*PROBLEM STATEMENT:* Write out the listing below from the line containing "List each element's type and" to its last line, unaltered, ends included.

*MATERIAL FOR THIS TASK:*
_ _ _ _ _
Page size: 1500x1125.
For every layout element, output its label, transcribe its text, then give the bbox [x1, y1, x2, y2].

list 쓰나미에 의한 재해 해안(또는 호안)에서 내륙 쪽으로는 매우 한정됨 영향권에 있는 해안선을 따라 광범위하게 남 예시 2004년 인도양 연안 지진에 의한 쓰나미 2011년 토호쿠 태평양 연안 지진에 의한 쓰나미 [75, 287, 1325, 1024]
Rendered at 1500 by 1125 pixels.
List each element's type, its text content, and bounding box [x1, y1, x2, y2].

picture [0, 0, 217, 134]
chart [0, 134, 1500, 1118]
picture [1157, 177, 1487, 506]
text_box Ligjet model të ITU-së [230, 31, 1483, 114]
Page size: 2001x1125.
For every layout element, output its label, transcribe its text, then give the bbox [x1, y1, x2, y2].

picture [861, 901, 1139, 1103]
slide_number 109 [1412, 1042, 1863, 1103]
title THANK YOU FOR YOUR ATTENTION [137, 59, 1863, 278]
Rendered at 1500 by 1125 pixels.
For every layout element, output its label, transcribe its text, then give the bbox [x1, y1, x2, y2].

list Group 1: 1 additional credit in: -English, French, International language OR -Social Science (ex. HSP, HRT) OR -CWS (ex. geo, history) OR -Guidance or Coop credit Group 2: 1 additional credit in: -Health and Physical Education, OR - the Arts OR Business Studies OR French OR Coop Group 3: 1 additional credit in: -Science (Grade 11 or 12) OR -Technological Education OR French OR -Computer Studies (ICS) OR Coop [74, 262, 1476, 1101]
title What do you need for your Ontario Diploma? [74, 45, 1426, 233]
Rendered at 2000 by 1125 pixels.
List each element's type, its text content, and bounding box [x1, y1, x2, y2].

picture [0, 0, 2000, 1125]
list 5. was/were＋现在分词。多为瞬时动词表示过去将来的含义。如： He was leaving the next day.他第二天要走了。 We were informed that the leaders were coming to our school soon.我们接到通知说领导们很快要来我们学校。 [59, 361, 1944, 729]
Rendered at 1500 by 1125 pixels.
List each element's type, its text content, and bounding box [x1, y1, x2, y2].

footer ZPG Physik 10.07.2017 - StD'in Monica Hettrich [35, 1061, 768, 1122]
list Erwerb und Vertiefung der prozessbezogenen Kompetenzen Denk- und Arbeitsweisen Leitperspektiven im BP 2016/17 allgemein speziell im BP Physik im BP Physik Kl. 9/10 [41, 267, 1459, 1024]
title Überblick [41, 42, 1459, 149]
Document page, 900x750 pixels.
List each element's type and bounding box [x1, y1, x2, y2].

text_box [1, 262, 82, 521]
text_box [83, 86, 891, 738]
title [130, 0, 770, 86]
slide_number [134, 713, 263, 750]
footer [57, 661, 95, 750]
_ _ _ _ _
*WRITTEN REPLY:*
List each element's type and bounding box [x1, y1, x2, y2].

text_box [1, 262, 82, 521]
text_box [83, 86, 891, 738]
title [130, 0, 770, 86]
slide_number [134, 713, 263, 750]
footer [57, 661, 95, 750]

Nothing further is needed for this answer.